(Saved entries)
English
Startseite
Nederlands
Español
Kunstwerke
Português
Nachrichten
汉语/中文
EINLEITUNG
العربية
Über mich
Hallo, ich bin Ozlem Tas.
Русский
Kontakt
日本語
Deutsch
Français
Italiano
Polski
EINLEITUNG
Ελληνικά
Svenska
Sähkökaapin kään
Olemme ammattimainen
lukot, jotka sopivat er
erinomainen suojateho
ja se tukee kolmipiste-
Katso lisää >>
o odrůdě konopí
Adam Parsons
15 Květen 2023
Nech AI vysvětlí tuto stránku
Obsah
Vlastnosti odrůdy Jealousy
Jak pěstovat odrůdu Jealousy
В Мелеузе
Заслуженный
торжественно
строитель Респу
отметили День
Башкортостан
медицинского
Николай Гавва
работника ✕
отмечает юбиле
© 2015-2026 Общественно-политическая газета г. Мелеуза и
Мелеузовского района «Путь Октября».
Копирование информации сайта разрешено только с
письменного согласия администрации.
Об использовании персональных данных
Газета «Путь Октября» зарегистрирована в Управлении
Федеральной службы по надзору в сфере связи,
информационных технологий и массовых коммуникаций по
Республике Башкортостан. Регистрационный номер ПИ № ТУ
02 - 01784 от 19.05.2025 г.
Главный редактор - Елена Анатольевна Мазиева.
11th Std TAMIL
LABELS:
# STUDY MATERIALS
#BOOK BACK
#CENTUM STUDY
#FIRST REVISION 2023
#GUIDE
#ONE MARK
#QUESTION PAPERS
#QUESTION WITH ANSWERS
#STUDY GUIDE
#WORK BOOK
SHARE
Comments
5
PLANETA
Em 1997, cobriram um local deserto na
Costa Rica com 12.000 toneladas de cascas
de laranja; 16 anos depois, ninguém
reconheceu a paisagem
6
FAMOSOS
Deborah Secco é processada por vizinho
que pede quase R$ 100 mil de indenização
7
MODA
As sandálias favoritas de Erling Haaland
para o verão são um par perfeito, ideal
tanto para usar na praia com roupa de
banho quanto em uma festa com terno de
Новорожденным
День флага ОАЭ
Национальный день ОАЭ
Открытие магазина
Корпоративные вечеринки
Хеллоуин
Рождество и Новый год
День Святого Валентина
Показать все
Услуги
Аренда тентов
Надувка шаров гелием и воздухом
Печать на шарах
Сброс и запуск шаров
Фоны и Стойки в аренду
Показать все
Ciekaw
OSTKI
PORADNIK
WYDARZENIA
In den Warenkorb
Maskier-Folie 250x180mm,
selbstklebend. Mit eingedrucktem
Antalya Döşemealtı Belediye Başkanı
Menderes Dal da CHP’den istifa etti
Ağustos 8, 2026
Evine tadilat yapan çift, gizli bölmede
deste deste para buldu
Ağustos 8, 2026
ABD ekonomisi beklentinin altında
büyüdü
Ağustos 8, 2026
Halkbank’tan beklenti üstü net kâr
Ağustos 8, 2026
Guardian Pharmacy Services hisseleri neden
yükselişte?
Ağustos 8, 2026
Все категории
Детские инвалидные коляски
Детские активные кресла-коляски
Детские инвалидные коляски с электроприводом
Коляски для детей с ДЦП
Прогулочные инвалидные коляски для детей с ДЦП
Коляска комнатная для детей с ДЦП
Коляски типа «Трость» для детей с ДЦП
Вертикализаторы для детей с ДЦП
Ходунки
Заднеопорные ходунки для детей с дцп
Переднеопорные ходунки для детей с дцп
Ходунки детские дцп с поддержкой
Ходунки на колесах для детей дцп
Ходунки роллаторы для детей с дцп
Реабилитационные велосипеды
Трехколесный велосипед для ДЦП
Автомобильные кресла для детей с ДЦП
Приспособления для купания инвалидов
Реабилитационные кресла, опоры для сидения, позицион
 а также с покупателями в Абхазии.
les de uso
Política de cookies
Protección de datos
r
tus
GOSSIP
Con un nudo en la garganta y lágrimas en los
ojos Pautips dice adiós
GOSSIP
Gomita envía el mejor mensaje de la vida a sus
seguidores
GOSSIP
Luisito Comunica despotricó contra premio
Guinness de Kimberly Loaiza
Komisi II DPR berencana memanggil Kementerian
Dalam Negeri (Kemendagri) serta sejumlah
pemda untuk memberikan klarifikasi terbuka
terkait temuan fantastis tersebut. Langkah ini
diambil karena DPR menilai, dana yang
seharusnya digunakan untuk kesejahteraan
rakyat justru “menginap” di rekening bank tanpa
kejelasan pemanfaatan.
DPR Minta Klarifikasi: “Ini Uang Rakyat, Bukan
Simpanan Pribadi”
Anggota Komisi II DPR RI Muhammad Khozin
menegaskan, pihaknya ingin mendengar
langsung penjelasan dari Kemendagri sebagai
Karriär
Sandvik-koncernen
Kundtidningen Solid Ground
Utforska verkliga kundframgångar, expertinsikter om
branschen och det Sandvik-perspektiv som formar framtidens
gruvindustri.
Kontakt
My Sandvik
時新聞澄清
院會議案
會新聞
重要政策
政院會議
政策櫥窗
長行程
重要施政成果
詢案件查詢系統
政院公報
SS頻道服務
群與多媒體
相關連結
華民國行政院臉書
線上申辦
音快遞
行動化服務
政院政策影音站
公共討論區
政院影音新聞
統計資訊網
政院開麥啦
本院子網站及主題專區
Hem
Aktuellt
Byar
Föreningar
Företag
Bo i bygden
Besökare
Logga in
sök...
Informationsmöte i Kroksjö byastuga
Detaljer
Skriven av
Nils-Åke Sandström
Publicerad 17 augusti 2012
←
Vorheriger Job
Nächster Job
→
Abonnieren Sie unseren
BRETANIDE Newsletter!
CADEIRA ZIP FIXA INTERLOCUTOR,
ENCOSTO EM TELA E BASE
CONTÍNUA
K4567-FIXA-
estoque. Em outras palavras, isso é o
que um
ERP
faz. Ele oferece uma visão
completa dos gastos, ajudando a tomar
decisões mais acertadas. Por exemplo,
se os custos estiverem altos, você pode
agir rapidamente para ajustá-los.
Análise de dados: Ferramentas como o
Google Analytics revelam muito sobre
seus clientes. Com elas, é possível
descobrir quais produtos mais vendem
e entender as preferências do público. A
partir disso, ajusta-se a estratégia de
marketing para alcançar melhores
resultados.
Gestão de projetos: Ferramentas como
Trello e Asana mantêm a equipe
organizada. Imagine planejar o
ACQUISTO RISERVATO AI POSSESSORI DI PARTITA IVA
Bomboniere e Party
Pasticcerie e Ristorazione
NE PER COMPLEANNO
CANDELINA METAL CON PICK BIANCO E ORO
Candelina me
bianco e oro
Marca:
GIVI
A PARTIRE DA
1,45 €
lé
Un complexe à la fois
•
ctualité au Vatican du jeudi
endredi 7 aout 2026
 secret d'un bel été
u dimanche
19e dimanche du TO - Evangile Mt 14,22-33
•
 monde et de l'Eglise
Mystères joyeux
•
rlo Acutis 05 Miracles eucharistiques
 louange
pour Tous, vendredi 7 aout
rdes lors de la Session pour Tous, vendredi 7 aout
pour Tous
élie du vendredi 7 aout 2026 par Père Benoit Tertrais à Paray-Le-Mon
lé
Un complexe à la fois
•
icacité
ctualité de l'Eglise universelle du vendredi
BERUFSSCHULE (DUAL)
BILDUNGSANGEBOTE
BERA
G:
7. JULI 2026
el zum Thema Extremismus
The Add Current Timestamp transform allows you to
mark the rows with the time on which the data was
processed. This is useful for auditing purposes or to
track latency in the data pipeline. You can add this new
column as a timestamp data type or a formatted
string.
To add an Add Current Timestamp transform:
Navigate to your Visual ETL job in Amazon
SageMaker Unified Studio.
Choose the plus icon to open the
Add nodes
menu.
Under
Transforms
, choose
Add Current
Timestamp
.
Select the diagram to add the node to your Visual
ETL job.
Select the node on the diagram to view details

AIM OF THE TASK
Count the lines in the entries that contain the string "Select". Give only the number.

ANSWER TO THIS EXERCISE
2